Hi @Axl , you still up late?? No problem at all so it is well you asked as a "dead short" at 20 odd volts and 10 or so amps is going to make smoke and flame!! But don't be too alarmed - it only happens if panels are in the sun!! lol.
Seriously, on the back of each solar panel there are two OUTPUT leads from a controller - one marked POS and the other marked NEG. You have two leads going to solar MPPT controller also. These are also marked Pos (red) and Neg (black). You join the positive from the MPPT controller to the POS on the first panel. The other lead on that same panel is the NEG. You use a separate wire from the neg of that panel to the POS on the second panel. The remaining lead on the second panel is NEG and is joined to the NEG on solar controller input alongside the Positive. As I always use Anderson plugs for all connections, there is a standard pos and Neg connection (same double wire 6 or 8mm) on the one Anderson plug. This wire splits and the single POS wire goes to the First panel Pos. Here it gets a bit different.
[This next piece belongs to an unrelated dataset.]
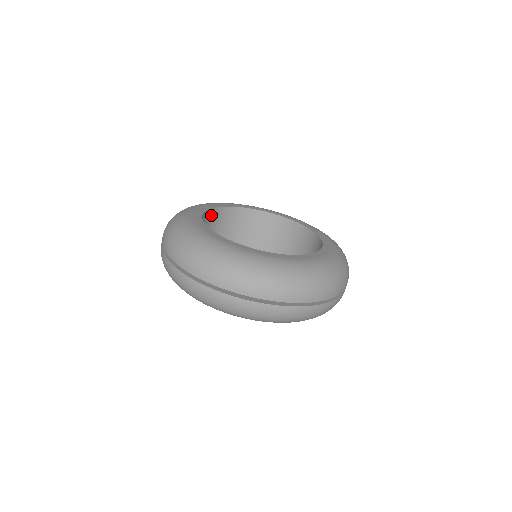
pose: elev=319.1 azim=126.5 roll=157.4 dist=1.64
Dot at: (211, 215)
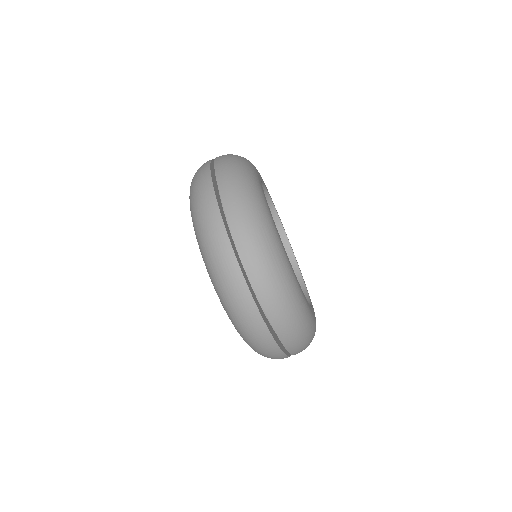
Dot at: occluded
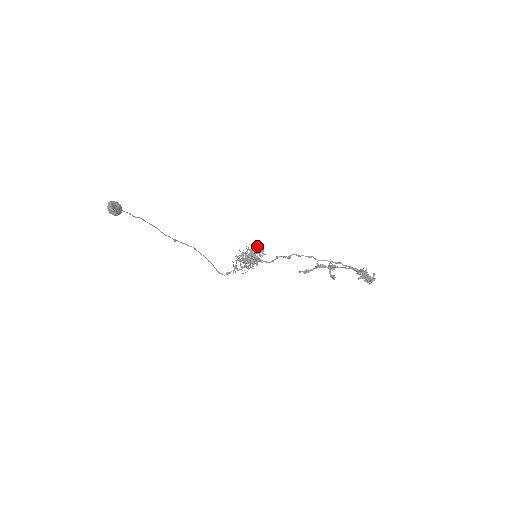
If using an Anderson plug, you already have the pos wire from controller on one connector. A separate SINGLE wire goes into the Same anderson plug but on the NEG side, which in turn is connected to the neg of first panel. Are you still with me?? Hang in there!! This SINGLE wire (connected to NEG terminal of output on first panel goes to the POS terminal of second panel and is connected to POS output of panel two. That only leaves one terminal on the Anderson plug which is connected to the NEG on back of panel two. The other end of this SINGLE wire goes to the neg coming from the Controller input where we started.
Too late tonight , but will send pictures tomorrow when light. Don't get put off, I had to think of how to make the connections on the same Anderson plug/s myself at first. I trust you are happy with the way to bypass controllers on back of panels so you can get panel output to MPPT controller direct??